What to work on:
Your task is to write out every line of the data exactly. Drop the pictures.

Dataset:

━━━━━━━━━━━━━━━━

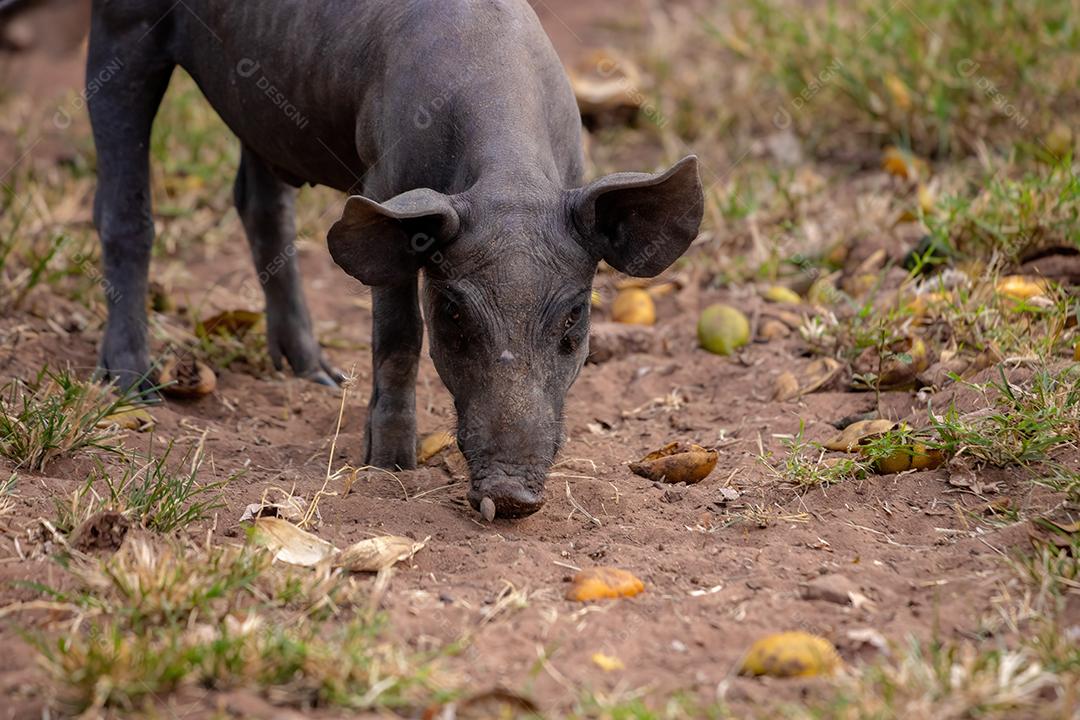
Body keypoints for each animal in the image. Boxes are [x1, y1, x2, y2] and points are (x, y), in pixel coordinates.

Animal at [81, 0, 704, 518]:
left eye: (574, 318)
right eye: (452, 314)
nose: (509, 496)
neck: (509, 179)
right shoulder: (385, 184)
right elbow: (399, 335)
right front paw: (389, 465)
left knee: (260, 203)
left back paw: (318, 375)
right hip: (122, 25)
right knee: (124, 209)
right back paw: (135, 388)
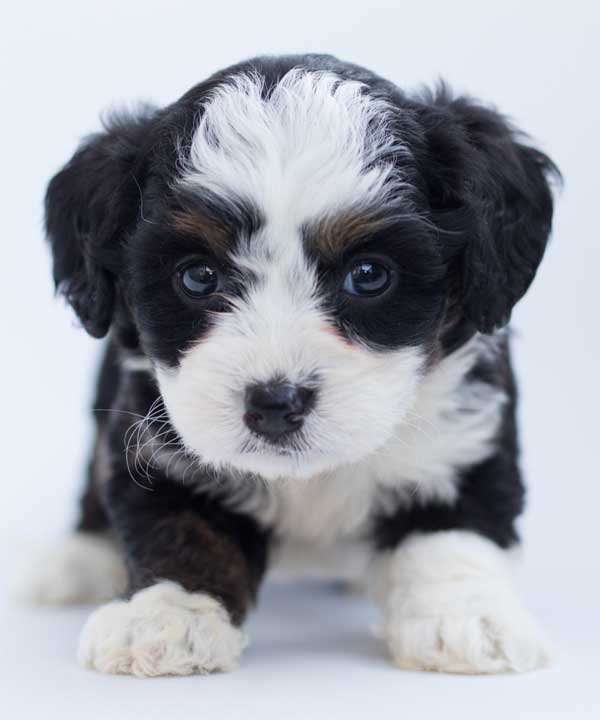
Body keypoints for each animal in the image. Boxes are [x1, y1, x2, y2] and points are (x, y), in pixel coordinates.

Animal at [32, 54, 556, 676]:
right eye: (198, 277)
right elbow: (179, 524)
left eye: (369, 275)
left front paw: (465, 617)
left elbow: (452, 527)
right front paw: (167, 614)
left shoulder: (463, 431)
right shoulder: (153, 437)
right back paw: (78, 560)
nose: (275, 404)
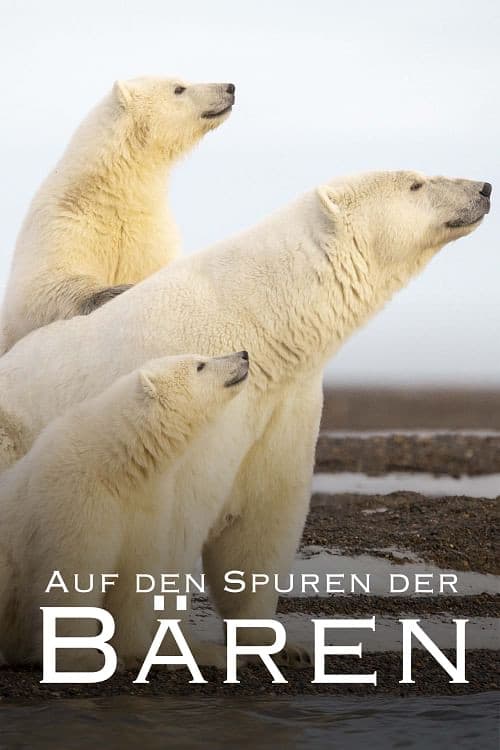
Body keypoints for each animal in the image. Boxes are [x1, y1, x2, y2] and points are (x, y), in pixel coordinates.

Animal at [0, 76, 236, 352]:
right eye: (179, 88)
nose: (229, 87)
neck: (112, 193)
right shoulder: (63, 221)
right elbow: (37, 287)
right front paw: (114, 291)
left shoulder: (148, 232)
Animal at [0, 351, 249, 671]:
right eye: (200, 365)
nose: (243, 354)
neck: (114, 464)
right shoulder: (74, 499)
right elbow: (73, 574)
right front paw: (84, 659)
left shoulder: (145, 505)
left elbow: (135, 575)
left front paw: (137, 650)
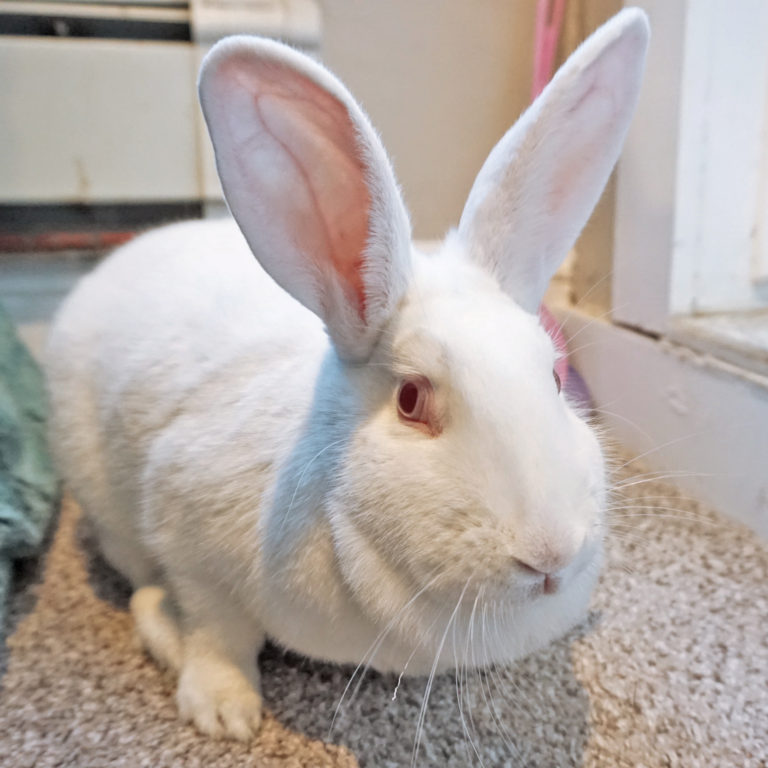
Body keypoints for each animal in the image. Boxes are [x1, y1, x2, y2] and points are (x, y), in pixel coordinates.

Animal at [46, 9, 648, 744]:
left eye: (556, 379)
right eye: (411, 399)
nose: (552, 554)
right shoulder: (189, 538)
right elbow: (217, 631)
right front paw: (225, 715)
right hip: (103, 498)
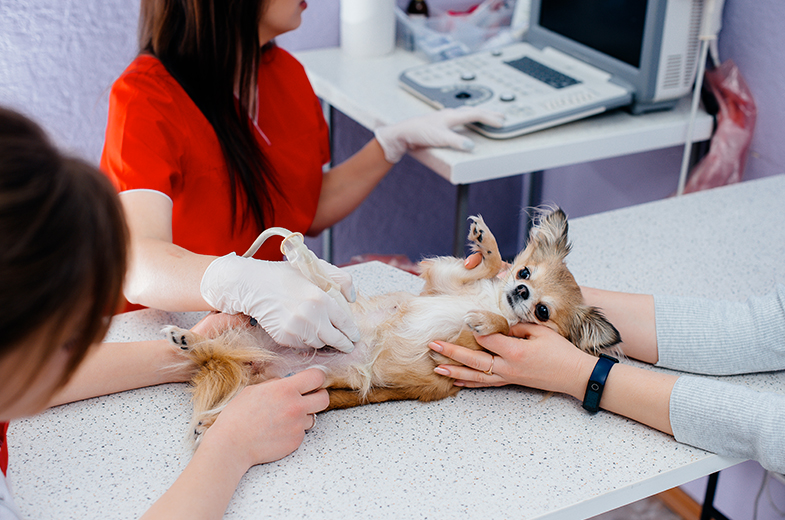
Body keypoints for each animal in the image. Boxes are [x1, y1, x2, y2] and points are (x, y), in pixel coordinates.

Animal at [164, 209, 620, 444]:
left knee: (231, 390)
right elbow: (486, 265)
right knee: (218, 349)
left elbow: (501, 328)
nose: (521, 291)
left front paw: (489, 319)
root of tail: (260, 364)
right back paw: (188, 338)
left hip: (290, 387)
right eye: (524, 272)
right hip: (256, 335)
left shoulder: (466, 348)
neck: (490, 300)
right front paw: (486, 241)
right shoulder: (443, 281)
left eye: (543, 312)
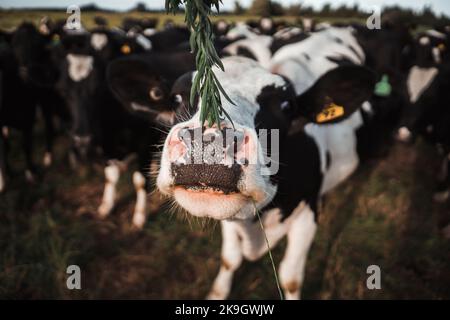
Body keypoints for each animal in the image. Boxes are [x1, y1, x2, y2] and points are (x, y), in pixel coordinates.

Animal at [156, 56, 374, 298]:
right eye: (177, 98)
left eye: (286, 106)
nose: (209, 140)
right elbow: (229, 259)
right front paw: (217, 293)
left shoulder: (307, 213)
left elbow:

━━━━━━━━━━━━━━━━

Answer box:
Body keypoints for each animal in the image. Boxes are [x1, y1, x2, y2] and points are (x, y), in pixel coordinates.

Animal at [81, 0, 704, 518]:
left eye: (574, 318)
right eye: (452, 314)
nose: (509, 496)
neck: (509, 179)
right shoulder: (385, 184)
right elbow: (399, 335)
right front paw: (389, 465)
left knee: (260, 203)
left back paw: (318, 375)
right hip: (122, 25)
right knee: (124, 209)
right back paw: (135, 388)
Body keypoints for each animal in the image. Boxes are [x1, y1, x2, y2] and points are (x, y), in pixel coordinates.

Animal at [32, 54, 556, 676]:
right eye: (198, 277)
right elbow: (179, 524)
left eye: (369, 275)
left front paw: (465, 617)
left elbow: (452, 527)
right front paw: (167, 614)
left shoulder: (463, 431)
right shoulder: (153, 437)
right back paw: (78, 560)
nose: (275, 404)
Body keypoints for each animal in the image. Boxes are [x1, y1, x2, y2] and points are (x, y), in pixel coordinates.

Animal at [0, 76, 236, 352]:
right eye: (179, 88)
nose: (229, 87)
neck: (112, 193)
right shoulder: (63, 221)
right elbow: (37, 287)
right front paw: (114, 291)
left shoulder: (148, 232)
Animal at [0, 351, 249, 671]:
right eye: (200, 365)
nose: (243, 354)
neck: (114, 464)
right shoulder: (74, 499)
right elbow: (73, 574)
right front paw: (84, 659)
left shoulder: (145, 505)
left elbow: (135, 575)
left front paw: (137, 650)
Body keypoints for each animal in the image. Boxes are [x1, y1, x2, y2] and points are (x, y), in pixel coordinates.

Animal at [46, 9, 648, 744]:
left eye: (556, 379)
right eye: (411, 399)
nose: (552, 554)
right shoulder: (189, 538)
right elbow: (217, 631)
right front paw: (225, 715)
right hip: (103, 498)
Body keypoints for each animal in the image. Boxes are [x1, y1, x2, y2] and points are (x, y), in pixel coordinates.

Animal at [164, 209, 620, 444]:
left knee: (231, 390)
right elbow: (486, 265)
right knee: (218, 349)
left elbow: (501, 328)
nose: (521, 291)
left front paw: (489, 319)
root of tail: (260, 364)
right back paw: (188, 338)
left hip: (290, 387)
right eye: (524, 272)
right hip: (256, 335)
left shoulder: (466, 348)
neck: (490, 300)
right front paw: (486, 241)
right shoulder: (443, 281)
left eye: (543, 312)
Body keypoints for each animal in the image. Boxes are [x1, y1, x2, y2] and points are (x, y), in pixel coordinates.

Animal at [156, 56, 374, 298]:
right eye: (177, 98)
left eye: (286, 106)
nose: (209, 140)
right elbow: (229, 259)
right front paw: (217, 293)
left shoulder: (307, 213)
left elbow:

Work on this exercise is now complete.